— TEXTE PRÉSENTÉ —
::::::::::

L’art a toujours un grand impact sur les masses. Si on arrive à sensibiliser les gens, ça nous suffit. Une chanson peut nous permettre de découvrir ce dont les journaux ne parlent pas.

—Swiss Dark Nights a également publié votre performance live enregistrée à Radyo Modyan. Vous pouvez nous en dire un peu plus ? Vous aviez un batteur pour ce concert, avez-vous l’habitude de jouer avec lui ?

On n’a pas pu donner de concerts à l’époque à cause de la pandémie. On avait une interview avec Radyo Modyan et l’idée de tourner une performance en direct est née ce jour-là. Le batteur est l’un de nos amis. Il joue également avec Apartmanlar et Softa. On lui a demandé s’il voulait participer au tournage de la performance en direct. On a pensé qu’enregistrer une vidéo était une bonne idée. Voyager en duo est plus facile, on n’a donc pas eu l’occasion de rejouer avec lui.

::::::::::

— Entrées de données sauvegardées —
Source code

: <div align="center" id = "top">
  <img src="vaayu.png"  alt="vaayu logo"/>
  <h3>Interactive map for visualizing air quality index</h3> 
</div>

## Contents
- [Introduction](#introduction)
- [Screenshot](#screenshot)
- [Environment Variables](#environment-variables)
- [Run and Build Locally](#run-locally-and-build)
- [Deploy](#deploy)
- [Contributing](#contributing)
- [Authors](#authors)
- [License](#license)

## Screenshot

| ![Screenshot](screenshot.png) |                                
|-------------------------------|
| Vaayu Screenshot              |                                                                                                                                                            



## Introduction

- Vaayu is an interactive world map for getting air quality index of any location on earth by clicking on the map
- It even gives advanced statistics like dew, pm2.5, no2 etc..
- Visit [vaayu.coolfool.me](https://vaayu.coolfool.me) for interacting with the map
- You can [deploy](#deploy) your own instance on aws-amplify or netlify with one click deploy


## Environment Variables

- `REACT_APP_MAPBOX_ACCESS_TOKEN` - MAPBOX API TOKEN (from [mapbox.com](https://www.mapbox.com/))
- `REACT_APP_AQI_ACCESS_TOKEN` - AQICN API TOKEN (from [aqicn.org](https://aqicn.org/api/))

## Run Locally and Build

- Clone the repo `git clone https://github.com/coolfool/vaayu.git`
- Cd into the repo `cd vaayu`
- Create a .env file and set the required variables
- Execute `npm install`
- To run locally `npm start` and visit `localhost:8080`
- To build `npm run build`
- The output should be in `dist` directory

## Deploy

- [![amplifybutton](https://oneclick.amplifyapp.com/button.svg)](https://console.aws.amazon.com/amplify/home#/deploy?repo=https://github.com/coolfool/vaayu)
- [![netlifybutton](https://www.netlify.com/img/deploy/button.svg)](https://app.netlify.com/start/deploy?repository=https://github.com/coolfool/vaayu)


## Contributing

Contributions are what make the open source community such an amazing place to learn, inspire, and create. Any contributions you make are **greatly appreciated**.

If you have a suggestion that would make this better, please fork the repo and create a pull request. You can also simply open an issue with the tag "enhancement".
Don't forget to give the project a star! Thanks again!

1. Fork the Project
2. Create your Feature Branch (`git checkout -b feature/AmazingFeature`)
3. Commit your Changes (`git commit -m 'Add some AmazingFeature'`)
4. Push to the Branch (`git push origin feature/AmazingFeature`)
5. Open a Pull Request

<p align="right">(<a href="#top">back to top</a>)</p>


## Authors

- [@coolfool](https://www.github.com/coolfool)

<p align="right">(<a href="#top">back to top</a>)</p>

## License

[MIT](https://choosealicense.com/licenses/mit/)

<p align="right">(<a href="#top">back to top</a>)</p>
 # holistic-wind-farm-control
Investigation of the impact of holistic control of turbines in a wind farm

::::::::::

— EXERCICE A —
Dans l'entretien sur la performance enregistrée à Radyo Modyan, avec quels autres groupes le batteur joue-t-il ?
— EXERCICE B —
Poursuivez l'entretien sur la performance enregistrée à Radyo Modyan après sa dernière phrase.

— ZONE DE RÉPONSE A —
Il joue avec Apartmanlar et Softa.

— ZONE DE RÉPONSE B —
—Dans l’une de vos critiques, j’ai lu que vous aviez des mélodies tribales et anatoliennes. La musique turque vous influence-t-elle également ?

Inconsciemment, c’est sûrement le cas. On a entendu cette musique toute notre vie. Elle fait partie de notre culture.

—Votre nouvel EP, Araf, comprend des remixes de HAPAX, Delphine Coma et N.L.P. Pourquoi avoir choisi ces artistes ? N.L.P est un nouveau projet turc, non ?

On les a choisis, car on les adore. On a suivi et apprécié leur travail. Lorsqu’on a eu l’idée d’inclure des remixes dans l’EP, ces trois groupes nous sont tout de suite venus à l’esprit. N.L.P a été créé il y a quelques années. Matt fait des rythmes plus électroniques. Ça tombe bien, car on voulait une nouvelle perspective sur notre chanson. HAPAX et Delphine Coma sont nos amis de Swiss Dark Nights. C’est ainsi qu’on s’est rencontrés. Vu le résultat incroyable des remix, on sait qu’on a fait le bon choix.

—Vous avez récemment joué quelques dates au Mexique, comment avez-vous vécu cette expérience ?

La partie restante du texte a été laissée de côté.